Grafting toy power plants onto a STCAN / FOM Model Boat

STCAN Model

More details on this were published in magazine Ships in Scale Volume XVII Number 5, pp.72-74 (Sept-Oct 2006) under the title "Hull Grafting a STAN 'RAG' Patrol Boat".

What on earth is a STCAN / FOM Patrol Boat?

The STCAN / FOM patrol boat was used as front and rear guard of river convoys during the French Indochina war. The type modeled here was 11 m long, not to be confused with a smaller 8 m long version of same name. The acronym is for "Services Techniques des Constructions et Armes Navales - Forces D'Outre-Mer". It became integral part of the techniques developed for River Assault Groups (RAG), described in detail by Col. Victor Croizat, USMC, in "The Brown Water Navy: The river and coastal war in Indo-China and Vietnam 1948-1972" (ISBN 0-7137-1272-4). They were later replaced by US-made ASPBs (Assault Support Patrol Boats).

A few pictures of the real boat are available on the Web:
Dinassaut by Nowfel Leulliot and Danny O'Hara

Life in a River Assault Group (RAG 23)

Luc Luong Hai Quân Viet Nam Cong Ḥa

unrecorded source unrecorded source, interesting mottled camouflage, probably South Vietnamese Navy

The Malibu toy and the Monogram kit

There are several radio-controlled toy boats like the "Malibu" that measure about 5 inches long. These are made in China and are sold for less than $15 in department stores and gas stations. Their steering is provided by "on-off" control of two contra-rotating propellers driven by greased shafts, reductors, and pager electric motors. For hydrodynamic reasons, it would be practically impossible to control such a small boat with a scale rudder. Power is supplied by a 120mAh 2.4V NiCad. The Monogram kit of the "RAG Patrol Boat" measures about 10" long at a scale of 1:48. Its hull comes in one piece, and assembly is straightforward.

Hull Grafting Procedure

  1. Remove all the screws from the Malibu toy with a small Phillips screwdriver; some may be hidden behind stickers. This will allow to pry the deck from the hull. Once inside remove a last screw that holds motors and battery clamped to the bottom of the hull.

  2. With a pen, clearly mark which motor is on which side, then carefully remove the whole electrical system, battery, receiver, wiring, and the two motors. The recharging pin is difficult to pry out; best is to snip the charging wires close to it, one at a time, ifnot you will short the battery, a bad idea.

  3. With cutting pliers or even kitchen scissors with round tips, cut the Malibu hull so that you extract the propulsive group with as much flange as possible on the front and sides, and keep the propeller "tunnels" intact.
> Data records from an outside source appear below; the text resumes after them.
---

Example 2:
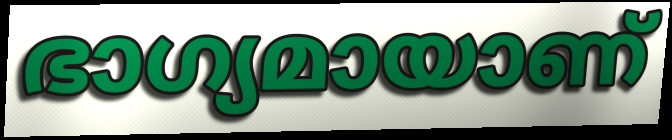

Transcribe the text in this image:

ഭാഗ്യമായാണ്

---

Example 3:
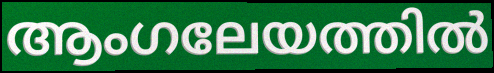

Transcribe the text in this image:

ആംഗലേയത്തിൽ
Take your time, as there is no way back if you trim too much plastic.

  4. If you have damaged the recharging pins, or cut them off as suggested in step 2, replace them with a 1/8" or smaller "mono" jack with a small housing, as found in Radio Shack or equivalent.
  5. Now turn your attention to the Monogram hull. By successive approximations, you have to cut into it just enough for the propulsive group to fit inside, coming from the outside. The propellers should be aligned with the rear of the boat. It is best to avoid sharp or pointy tools, as plastic may yield without warning, and use a small saw or a slow-spinning "Dremel" to do the work.

  6. Once you have attained the best match for the propulsive group and the hull, join them together using any white silicone sealant that clearly says "sandable" and "paintable". It is best to do this in 2 or 3 successive steps, allowing drying in-between. Sanding and fairing can be done with plain sanding paper.
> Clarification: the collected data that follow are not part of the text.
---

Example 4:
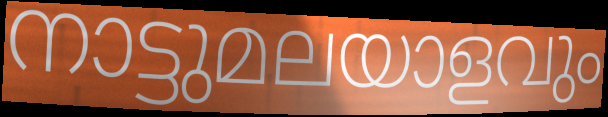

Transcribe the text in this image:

നാട്ടുമലയാളവും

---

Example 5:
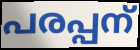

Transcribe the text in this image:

പരപ്പന്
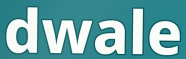
dwale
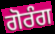
ਗੋਰੰਗ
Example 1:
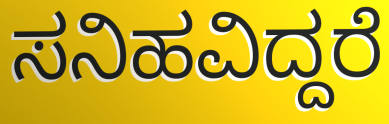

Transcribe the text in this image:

ಸನಿಹವಿದ್ದರೆ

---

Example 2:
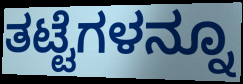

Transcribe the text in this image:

ತಟ್ಟೆಗಳನ್ನೂ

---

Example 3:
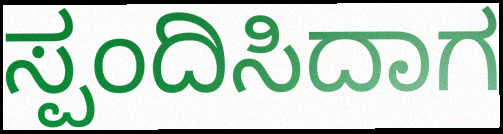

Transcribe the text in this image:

ಸ್ಪಂದಿಸಿದಾಗ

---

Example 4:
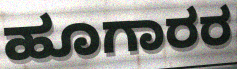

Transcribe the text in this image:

ಹೂಗಾರರ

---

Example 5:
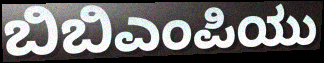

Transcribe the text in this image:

ಬಿಬಿಎಂಪಿಯು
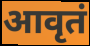
आवृतं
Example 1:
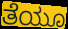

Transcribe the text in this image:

ತೆಯೂ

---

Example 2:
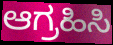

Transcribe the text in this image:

ಆಗ್ರಹಿಸಿ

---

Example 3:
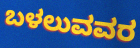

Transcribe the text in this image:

ಬಳಲುವವರ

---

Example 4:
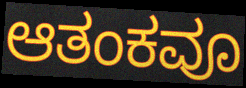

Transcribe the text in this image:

ಆತಂಕವೂ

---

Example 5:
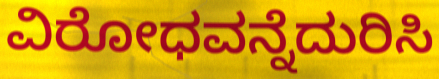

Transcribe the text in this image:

ವಿರೋಧವನ್ನೆದುರಿಸಿ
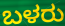
ಬಳರು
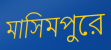
মাসিমপুরে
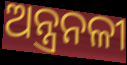
ଅନ୍ତ୍ରନଳୀ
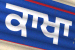
ਕਾਖਾ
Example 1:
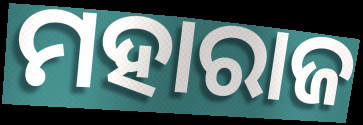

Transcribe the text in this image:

ମହାରାଜ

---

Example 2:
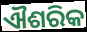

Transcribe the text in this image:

ଐଶରିକ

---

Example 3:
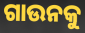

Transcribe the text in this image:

ଗାଉନକୁ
    Outside view of grafting Outside view of grafting, prior to sanding.

  7. Also apply some sealant inside to absorb the propeller vibrations. Then put back in place all the electrical system you had removed in step 2, and make sure each motor goes back ot its original side. Replace the screw and holder that were removed in step 1. Hold down receiver and wiring on the bottom of the hull with electrical tape. Secure the antenna to the front of the boat, as far away sas possible brom the motors.

    Inside view of grafting Inside view of grafting, with motors back into place. The battery will nest between the two shafts.

  8. After charging the battery and a test run in a sink, checking for any leaks, let the boat thoroughly dry and finish the kit, with intermediate painting of parts as necessary. For the final junction of the deck and hull, use transparent pure silicone sealant, and the boat will be totally waterproof, in case it gets rolled by a wave. The only hole in the hull is that of the recharging jack, easy to plug with an eraser head or small wooden peg.

    Top view The recharging jack is clearly visible on the stern.

  9. All is left to do is spray-painting, some detailing, adding the crew, and heading for the local pond!

The Results

Front view Ready to go with three Vietnamese crew and one American "Adviser"; not yet the Vietnam war.

Side view Fixed weapons were two .30 and one .50 machine guns; some also had a light mortar on the stern.

Starting Patrol Patrol under way. The STCAN had good armor but was a little slow at 9 knots.